Stuffed Crust Pepperoni Pizza Recipe


  • Author: Sam

Description

This stuffed crust pepperoni pizza recipe is the ultimate homemade pie! With gooey mozzarella tucked into the golden crust, bold tomato sauce, and crispy pepperoni, it’s everything you crave from your favorite pizzeria—only better. Perfect for pizza night, game day, or whenever you’re feeling extra cheesy. Let’s make pizza magic happen in your own kitchen!


Ingredients

Scale

For the Dough:

  • 3 ½ cups all-purpose flour

  • 1 packet (2 ¼ teaspoons) active dry yeast

  • 1 teaspoon sugar

  • 1 ¼ teaspoons salt

  • 1 ¼ cups warm water (about 110°F/45°C)

  • 2 tablespoons olive oil

  • 2 tablespoons melted butter (for brushing the crust after baking)

For the Stuffed Crust:

  • 10 to 12 mozzarella string cheese sticks (or thick strips of block mozzarella)

For the Toppings:

  • ¾ cup pizza sauce

  • 2 cups shredded mozzarella cheese

  • 1520 slices of pepperoni

  • Optional: Dried oregano or Italian seasoning


Instructions

  • Activate the yeast: In a large mixing bowl, stir together warm water, sugar, and yeast. Let it sit for 5–10 minutes until foamy.

  • Make the dough: Add olive oil, salt, and flour gradually. Mix until a shaggy dough forms, then knead on a floured surface for 8–10 minutes until smooth and elastic.

  • Let it rise: Transfer to a lightly oiled bowl, cover, and let rise for 1 hour or until doubled in size.

  • Preheat the oven: Preheat to 475°F (245°C). If using a pizza stone, place it in the oven to preheat as well.

  • Shape and stuff the crust: Roll dough into a 14–16 inch circle. Lay string cheese about 1 inch from the edge and fold the dough over the cheese, pinching to seal.

  • Add the toppings: Spread pizza sauce over the base. Top with shredded mozzarella and pepperoni slices. Sprinkle optional dried herbs if desired.

  • Bake: Transfer the pizza (on parchment paper if using a stone) and bake for 15–18 minutes, or until the crust is golden and the cheese is bubbling.

 

  • Finish: Immediately brush the crust with melted butter. Slice and enjoy while hot and extra cheesy!

Notes

  • Cheese Tips: Mozzarella string cheese is easiest for stuffing, but thick-cut block mozzarella or provolone works great too. Just make sure it melts well.
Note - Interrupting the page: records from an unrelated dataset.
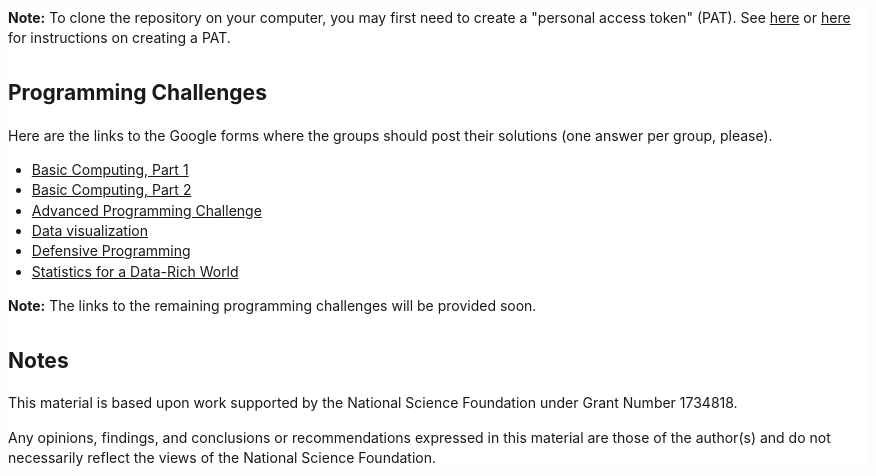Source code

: **Note:** To clone the repository on your computer, you may first need
to create a "personal access token" (PAT). See
[here](https://support.gitkraken.com/developers/pats) or
[here](https://docs.github.com/en/authentication/keeping-your-account-and-data-secure/creating-a-personal-access-token)
for instructions on creating a PAT.

## Programming Challenges

Here are the links to the Google forms where the
groups should post their solutions (one answer per group, please).

+ [Basic Computing, Part 1](https://forms.gle/fGWdPixdEbe75rs99)
+ [Basic Computing, Part 2](https://forms.gle/LAD2eAb3ev5MKLgk6)
+ [Advanced Programming Challenge](https://forms.gle/UYbyC1EpYSUViCik7)
+ [Data visualization](https://forms.gle/3zFZCkUP5uSuJwQX7)
+ [Defensive Programming](https://forms.gle/quj1dhCbAwBFgoeW9)
+ [Statistics for a Data-Rich World](https://forms.gle/QbLNcQA7tUdSGuRK7)

**Note:** The links to the remaining programming challenges will be
provided soon.



## Notes

This material is based upon work supported by the National Science
Foundation under Grant Number 1734818.

Any opinions, findings, and conclusions or recommendations expressed
in this material are those of the author(s) and do not necessarily
reflect the views of the National Science Foundation.
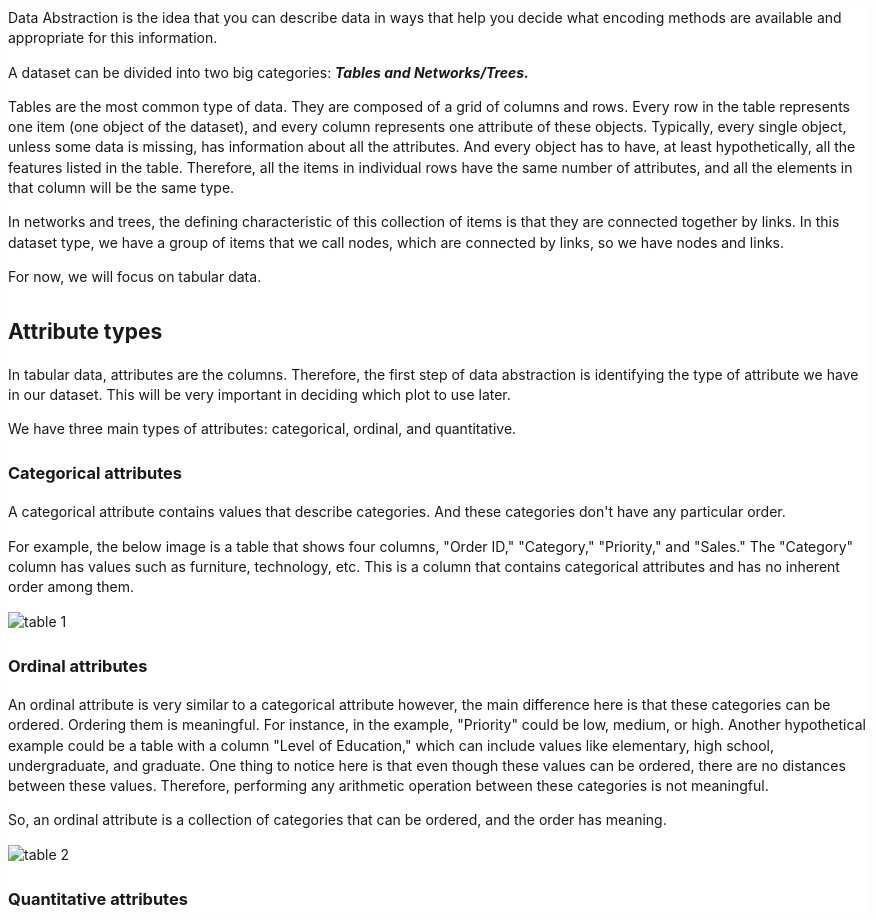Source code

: Data Abstraction is the idea that you can describe data in ways that help you decide what encoding methods are available and appropriate for this information.

A dataset can be divided into two big categories: **_Tables and Networks/Trees._**

Tables are the most common type of data. They are composed of a grid of columns and rows. Every row in the table represents one item (one object of the dataset), and every column represents one attribute of these objects. Typically, every single object, unless some data is missing, has information about all the attributes. And every object has to have, at least hypothetically, all the features listed in the table. Therefore, all the items in individual rows have the same number of attributes, and all the elements in that column will be the same type.

In networks and trees, the defining characteristic of this collection of items is that they are connected together by links. In this dataset type, we have a group of items that we call nodes, which are connected by links, so we have nodes and links.

For now, we will focus on tabular data.

## Attribute types

In tabular data, attributes are the columns. Therefore, the first step of data abstraction is identifying the type of attribute we have in our dataset. This will be very important in deciding which plot to use later.

We have three main types of attributes: categorical, ordinal, and quantitative.

### Categorical attributes

A categorical attribute contains values that describe categories. And these categories don't have any particular order.

For example, the below image is a table that shows four columns, "Order ID," "Category," "Priority," and "Sales." The "Category" column has values such as furniture, technology, etc. This is a column that contains categorical attributes and has no inherent order among them.

![table 1](staticAsset/data/Module-1/Project-1/table-1.png)

### Ordinal attributes

An ordinal attribute is very similar to a categorical attribute however, the main difference here is that these categories can be ordered. Ordering them is meaningful. For instance, in the example, "Priority" could be low, medium, or high. Another hypothetical example could be a table with a column "Level of Education," which can include values like elementary, high school, undergraduate, and graduate. One thing to notice here is that even though these values can be ordered, there are no distances between these values. Therefore, performing any arithmetic operation between these categories is not meaningful. 

So, an ordinal attribute is a collection of categories that can be ordered, and the order has meaning.

![table 2](staticAsset/data/Module-1/Project-1/table-2.png)

### Quantitative attributes
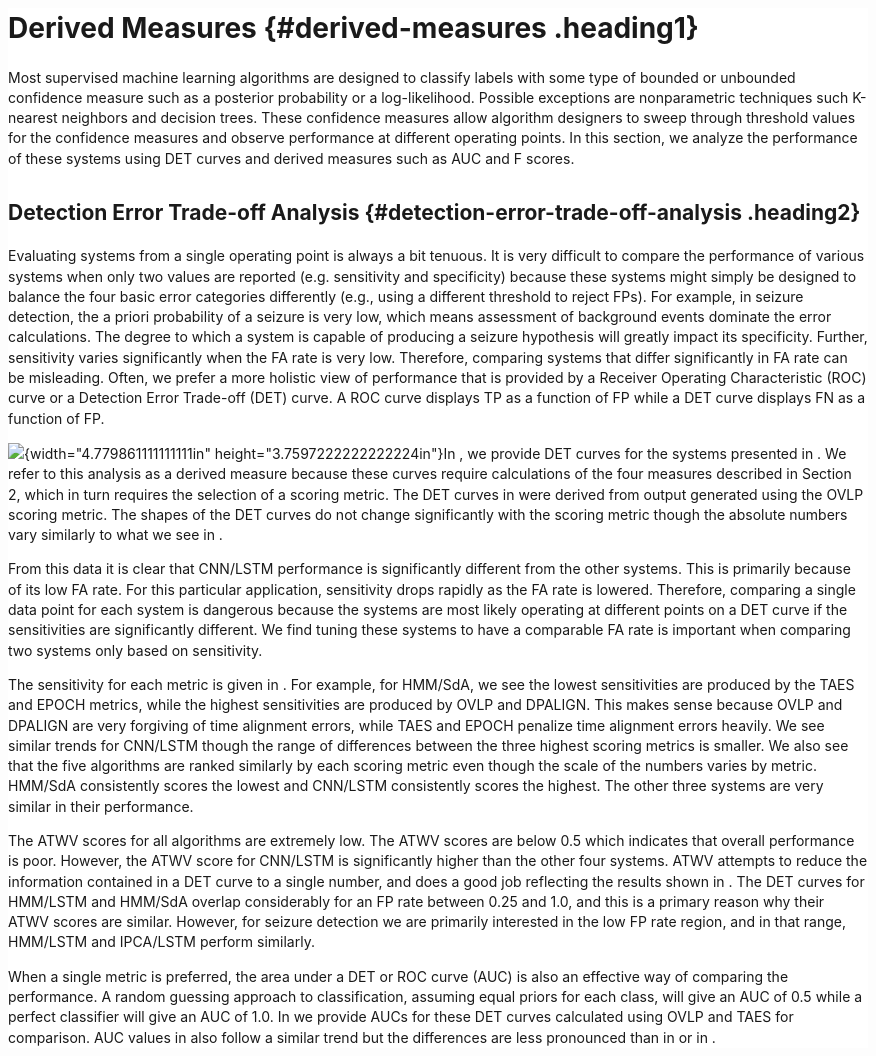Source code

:# Derived Measures {#derived-measures .heading1}

Most supervised machine learning algorithms are designed to classify labels with some type of bounded or unbounded confidence measure such as a posterior probability or a log-likelihood. Possible exceptions are nonparametric techniques such K-nearest neighbors and decision trees. These confidence measures allow algorithm designers to sweep through threshold values for the confidence measures and observe performance at different operating points. In this section, we analyze the performance of these systems using DET curves and derived measures such as AUC and F scores.

## Detection Error Trade-off Analysis {#detection-error-trade-off-analysis .heading2}

Evaluating systems from a single operating point is always a bit tenuous. It is very difficult to compare the performance of various systems when only two values are reported (e.g. sensitivity and specificity) because these systems might simply be designed to balance the four basic error categories differently (e.g., using a different threshold to reject FPs). For example, in seizure detection, the a priori probability of a seizure is very low, which means assessment of background events dominate the error calculations. The degree to which a system is capable of producing a seizure hypothesis will greatly impact its specificity. Further, sensitivity varies significantly when the FA rate is very low. Therefore, comparing systems that differ significantly in FA rate can be misleading. Often, we prefer a more holistic view of performance that is provided by a Receiver Operating Characteristic (ROC) curve or a Detection Error Trade-off (DET) curve. A ROC curve displays TP as a function of FP while a DET curve displays FN as a function of FP.

![](markdown/evaluation-metrics/media/media/image10.png){width="4.779861111111111in" height="3.7597222222222224in"}In , we provide DET curves for the systems presented in . We refer to this analysis as a derived measure because these curves require calculations of the four measures described in Section 2, which in turn requires the selection of a scoring metric. The DET curves in were derived from output generated using the OVLP scoring metric. The shapes of the DET curves do not change significantly with the scoring metric though the absolute numbers vary similarly to what we see in .

From this data it is clear that CNN/LSTM performance is significantly different from the other systems. This is primarily because of its low FA rate. For this particular application, sensitivity drops rapidly as the FA rate is lowered. Therefore, comparing a single data point for each system is dangerous because the systems are most likely operating at different points on a DET curve if the sensitivities are significantly different. We find tuning these systems to have a comparable FA rate is important when comparing two systems only based on sensitivity.

The sensitivity for each metric is given in . For example, for HMM/SdA, we see the lowest sensitivities are produced by the TAES and EPOCH metrics, while the highest sensitivities are produced by OVLP and DPALIGN. This makes sense because OVLP and DPALIGN are very forgiving of time alignment errors, while TAES and EPOCH penalize time alignment errors heavily. We see similar trends for CNN/LSTM though the range of differences between the three highest scoring metrics is smaller. We also see that the five algorithms are ranked similarly by each scoring metric even though the scale of the numbers varies by metric. HMM/SdA consistently scores the lowest and CNN/LSTM consistently scores the highest. The other three systems are very similar in their performance.

The ATWV scores for all algorithms are extremely low. The ATWV scores are below $0.5$ which indicates that overall performance is poor. However, the ATWV score for CNN/LSTM is significantly higher than the other four systems. ATWV attempts to reduce the information contained in a DET curve to a single number, and does a good job reflecting the results shown in . The DET curves for HMM/LSTM and HMM/SdA overlap considerably for an FP rate between $0.25$ and $1.0$, and this is a primary reason why their ATWV scores are similar. However, for seizure detection we are primarily interested in the low FP rate region, and in that range, HMM/LSTM and IPCA/LSTM perform similarly.

When a single metric is preferred, the area under a DET or ROC curve (AUC) is also an effective way of comparing the performance. A random guessing approach to classification, assuming equal priors for each class, will give an AUC of $0.5$ while a perfect classifier will give an AUC of $1.0$. In we provide AUCs for these DET curves calculated using OVLP and TAES for comparison. AUC values in also follow a similar trend but the differences are less pronounced than in or in .
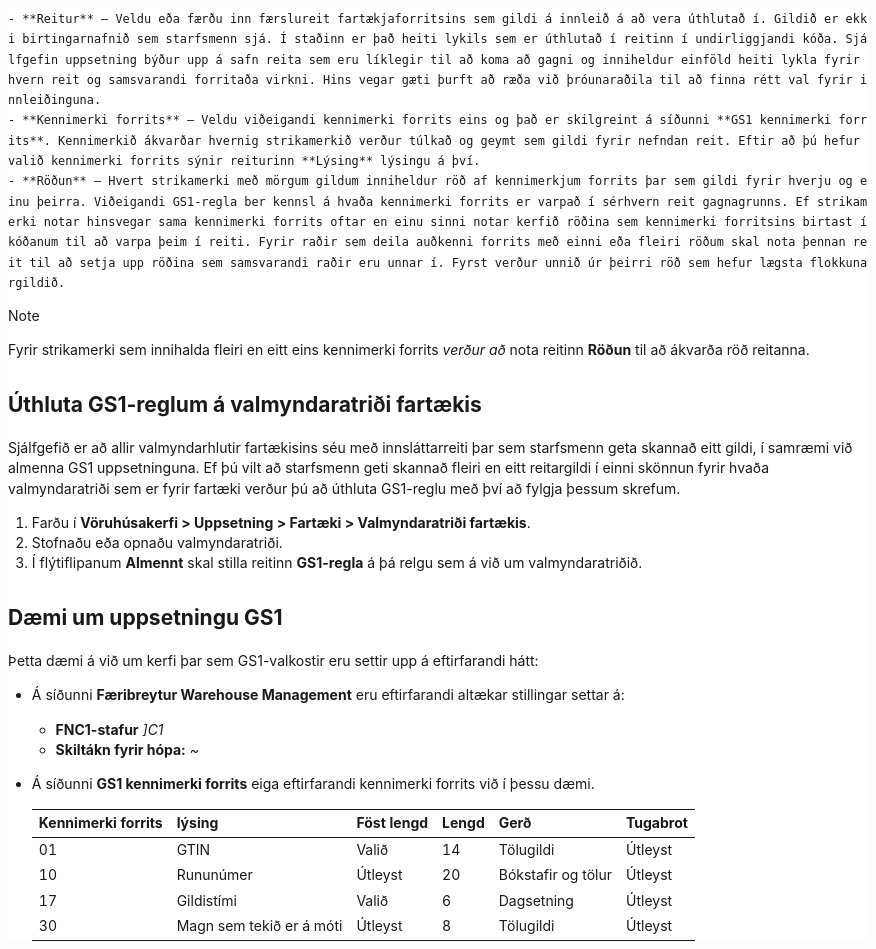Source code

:     - **Reitur** – Veldu eða færðu inn færslureit fartækjaforritsins sem gildi á innleið á að vera úthlutað í. Gildið er ekki birtingarnafnið sem starfsmenn sjá. Í staðinn er það heiti lykils sem er úthlutað í reitinn í undirliggjandi kóða. Sjálfgefin uppsetning býður upp á safn reita sem eru líklegir til að koma að gagni og inniheldur einföld heiti lykla fyrir hvern reit og samsvarandi forritaða virkni. Hins vegar gæti þurft að ræða við þróunaraðila til að finna rétt val fyrir innleiðinguna.
    - **Kennimerki forrits** – Veldu viðeigandi kennimerki forrits eins og það er skilgreint á síðunni **GS1 kennimerki forrits**. Kennimerkið ákvarðar hvernig strikamerkið verður túlkað og geymt sem gildi fyrir nefndan reit. Eftir að þú hefur valið kennimerki forrits sýnir reiturinn **Lýsing** lýsingu á því.
    - **Röðun** – Hvert strikamerki með mörgum gildum inniheldur röð af kennimerkjum forrits þar sem gildi fyrir hverju og einu þeirra. Viðeigandi GS1-regla ber kennsl á hvaða kennimerki forrits er varpað í sérhvern reit gagnagrunns. Ef strikamerki notar hinsvegar sama kennimerki forrits oftar en einu sinni notar kerfið röðina sem kennimerki forritsins birtast í kóðanum til að varpa þeim í reiti. Fyrir raðir sem deila auðkenni forrits með einni eða fleiri röðum skal nota þennan reit til að setja upp röðina sem samsvarandi raðir eru unnar í. Fyrst verður unnið úr þeirri röð sem hefur lægsta flokkunargildið.

> [!NOTE]
> Fyrir strikamerki sem innihalda fleiri en eitt eins kennimerki forrits *verður að* nota reitinn **Röðun** til að ákvarða röð reitanna.

## <a name="assign-gs1-policies-to-mobile-device-menu-items"></a>Úthluta GS1-reglum á valmyndaratriði fartækis

Sjálfgefið er að allir valmyndarhlutir fartækisins séu með innsláttarreiti þar sem starfsmenn geta skannað eitt gildi, í samræmi við almenna GS1 uppsetninguna. Ef þú vilt að starfsmenn geti skannað fleiri en eitt reitargildi í einni skönnun fyrir hvaða valmyndaratriði sem er fyrir fartæki verður þú að úthluta GS1-reglu með því að fylgja þessum skrefum.

1. Farðu í **Vöruhúsakerfi \> Uppsetning \> Fartæki \> Valmyndaratriði fartækis**.
1. Stofnaðu eða opnaðu valmyndaratriði.
1. Í flýtiflipanum **Almennt** skal stilla reitinn **GS1-regla** á þá relgu sem á við um valmyndaratriðið.

## <a name="gs1-setup-example"></a>Dæmi um uppsetningu GS1

Þetta dæmi á við um kerfi þar sem GS1-valkostir eru settir upp á eftirfarandi hátt:

- Á síðunni **Færibreytur Warehouse Management** eru eftirfarandi altækar stillingar settar á:

    - **FNC1-stafur** *\]C1*
    - **Skiltákn fyrir hópa:** *\~*

- Á síðunni **GS1 kennimerki forrits** eiga eftirfarandi kennimerki forrits við í þessu dæmi.

    | Kennimerki forrits | lýsing | Föst lengd | Lengd | Gerð | Tugabrot |
    |---|---|---|---|---|---|
    | 01 | GTIN | Valið | 14 | Tölugildi | Útleyst |
    | 10 | Rununúmer | Útleyst | 20 | Bókstafir og tölur | Útleyst |
    | 17 | Gildistími | Valið | 6 | Dagsetning | Útleyst |
    | 30 | Magn sem tekið er á móti | Útleyst | 8 | Tölugildi | Útleyst |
  • Topping Swaps: Add mushrooms, bell peppers, or even pineapple and jalapeños for a twist. Make it yours!

  • No pizza stone? Use a sturdy baking sheet instead—it still turns out amazing.

  • Make-ahead dough: You can make the dough in the morning and refrigerate it after the first rise. Just let it come to room temp before shaping.

  • Reheat like a pro: Leftovers crisp up beautifully in the oven or air fryer at 350°F for about 6–8 minutes.